Data section:
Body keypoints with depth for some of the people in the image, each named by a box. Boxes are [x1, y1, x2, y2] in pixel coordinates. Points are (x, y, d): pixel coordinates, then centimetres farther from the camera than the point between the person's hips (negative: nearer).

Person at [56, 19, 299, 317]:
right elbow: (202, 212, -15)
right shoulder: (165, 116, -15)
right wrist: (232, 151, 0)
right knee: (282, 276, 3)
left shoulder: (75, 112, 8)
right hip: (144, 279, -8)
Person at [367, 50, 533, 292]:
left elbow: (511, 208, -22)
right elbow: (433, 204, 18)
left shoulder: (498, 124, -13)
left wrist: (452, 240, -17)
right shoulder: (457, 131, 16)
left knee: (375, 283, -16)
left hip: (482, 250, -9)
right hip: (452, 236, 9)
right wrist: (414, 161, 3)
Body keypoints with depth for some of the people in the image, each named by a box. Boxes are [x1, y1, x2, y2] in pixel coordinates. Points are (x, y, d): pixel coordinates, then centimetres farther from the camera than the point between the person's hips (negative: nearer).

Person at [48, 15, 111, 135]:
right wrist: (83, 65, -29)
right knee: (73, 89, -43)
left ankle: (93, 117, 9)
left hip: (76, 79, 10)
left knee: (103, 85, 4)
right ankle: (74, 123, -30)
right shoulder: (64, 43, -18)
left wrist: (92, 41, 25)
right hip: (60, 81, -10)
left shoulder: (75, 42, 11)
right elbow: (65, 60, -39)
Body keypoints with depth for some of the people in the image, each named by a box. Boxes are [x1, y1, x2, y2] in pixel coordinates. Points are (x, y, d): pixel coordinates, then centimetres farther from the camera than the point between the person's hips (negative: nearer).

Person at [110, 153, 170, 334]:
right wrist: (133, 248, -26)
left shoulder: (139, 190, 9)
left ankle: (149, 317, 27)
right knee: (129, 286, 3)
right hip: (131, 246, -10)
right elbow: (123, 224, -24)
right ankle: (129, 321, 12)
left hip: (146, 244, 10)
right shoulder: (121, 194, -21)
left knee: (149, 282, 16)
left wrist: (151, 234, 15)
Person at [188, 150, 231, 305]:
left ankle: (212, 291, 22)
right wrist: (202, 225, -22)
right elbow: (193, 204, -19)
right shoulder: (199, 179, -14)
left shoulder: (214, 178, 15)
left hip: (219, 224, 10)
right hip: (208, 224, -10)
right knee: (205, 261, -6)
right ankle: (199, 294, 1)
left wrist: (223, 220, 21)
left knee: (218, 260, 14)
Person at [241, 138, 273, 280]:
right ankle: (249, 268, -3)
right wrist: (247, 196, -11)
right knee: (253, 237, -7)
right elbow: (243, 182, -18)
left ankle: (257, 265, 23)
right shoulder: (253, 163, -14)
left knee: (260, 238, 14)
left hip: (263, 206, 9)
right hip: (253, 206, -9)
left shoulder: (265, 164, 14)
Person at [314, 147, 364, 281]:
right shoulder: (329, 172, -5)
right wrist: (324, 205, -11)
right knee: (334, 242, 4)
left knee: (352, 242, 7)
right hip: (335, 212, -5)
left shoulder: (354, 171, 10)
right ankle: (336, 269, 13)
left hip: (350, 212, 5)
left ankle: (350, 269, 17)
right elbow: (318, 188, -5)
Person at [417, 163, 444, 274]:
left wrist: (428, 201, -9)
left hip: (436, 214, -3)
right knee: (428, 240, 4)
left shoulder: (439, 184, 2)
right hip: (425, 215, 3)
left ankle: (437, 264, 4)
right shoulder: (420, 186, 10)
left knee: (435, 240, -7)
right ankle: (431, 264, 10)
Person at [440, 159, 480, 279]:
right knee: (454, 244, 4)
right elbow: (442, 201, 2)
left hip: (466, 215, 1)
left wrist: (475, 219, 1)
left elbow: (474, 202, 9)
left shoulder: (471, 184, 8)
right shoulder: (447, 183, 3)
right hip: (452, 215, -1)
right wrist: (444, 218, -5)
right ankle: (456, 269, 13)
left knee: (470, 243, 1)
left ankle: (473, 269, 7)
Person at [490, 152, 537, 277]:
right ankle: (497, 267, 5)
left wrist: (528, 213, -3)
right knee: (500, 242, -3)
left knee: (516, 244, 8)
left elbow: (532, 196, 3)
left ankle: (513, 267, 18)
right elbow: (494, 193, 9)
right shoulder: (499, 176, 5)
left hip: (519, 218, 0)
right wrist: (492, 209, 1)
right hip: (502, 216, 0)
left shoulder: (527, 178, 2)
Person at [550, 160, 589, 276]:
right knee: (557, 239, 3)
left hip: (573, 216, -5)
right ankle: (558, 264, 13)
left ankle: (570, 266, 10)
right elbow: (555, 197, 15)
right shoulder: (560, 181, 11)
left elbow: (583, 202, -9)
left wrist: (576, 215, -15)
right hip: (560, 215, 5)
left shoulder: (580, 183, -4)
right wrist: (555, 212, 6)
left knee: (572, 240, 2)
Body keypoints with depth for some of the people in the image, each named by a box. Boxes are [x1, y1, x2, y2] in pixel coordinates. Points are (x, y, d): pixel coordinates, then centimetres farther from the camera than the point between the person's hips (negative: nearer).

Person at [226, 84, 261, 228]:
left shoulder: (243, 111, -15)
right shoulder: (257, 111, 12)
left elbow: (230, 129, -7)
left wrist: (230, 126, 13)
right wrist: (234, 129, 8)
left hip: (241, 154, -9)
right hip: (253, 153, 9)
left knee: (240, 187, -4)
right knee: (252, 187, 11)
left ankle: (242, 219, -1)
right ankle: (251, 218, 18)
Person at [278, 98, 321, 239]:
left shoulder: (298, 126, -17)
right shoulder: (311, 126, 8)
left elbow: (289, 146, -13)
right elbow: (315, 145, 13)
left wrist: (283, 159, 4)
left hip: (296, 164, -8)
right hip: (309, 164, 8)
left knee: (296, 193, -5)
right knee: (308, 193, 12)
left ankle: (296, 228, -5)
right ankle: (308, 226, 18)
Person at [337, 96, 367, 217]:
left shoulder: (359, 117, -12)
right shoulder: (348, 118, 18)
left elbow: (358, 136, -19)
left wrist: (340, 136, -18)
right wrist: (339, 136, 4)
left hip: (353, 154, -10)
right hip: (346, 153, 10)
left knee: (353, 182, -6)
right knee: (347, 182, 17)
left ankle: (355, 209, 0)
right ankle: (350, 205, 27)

What needs to be done: Look above for the line holding "left hip: (219, 224, 10)" and the line holding "right wrist: (324, 205, -11)", then output exactly those two lines and every line between them, nothing more.

Answer area:
left hip: (219, 224, 10)
right hip: (208, 224, -10)
right knee: (205, 261, -6)
right ankle: (199, 294, 1)
left wrist: (223, 220, 21)
left knee: (218, 260, 14)
Person at [241, 138, 273, 280]:
right ankle: (249, 268, -3)
right wrist: (247, 196, -11)
right knee: (253, 237, -7)
right elbow: (243, 182, -18)
left ankle: (257, 265, 23)
right shoulder: (253, 163, -14)
left knee: (260, 238, 14)
left hip: (263, 206, 9)
right hip: (253, 206, -9)
left shoulder: (265, 164, 14)
Person at [314, 147, 364, 281]:
right shoulder: (329, 172, -5)
right wrist: (324, 205, -11)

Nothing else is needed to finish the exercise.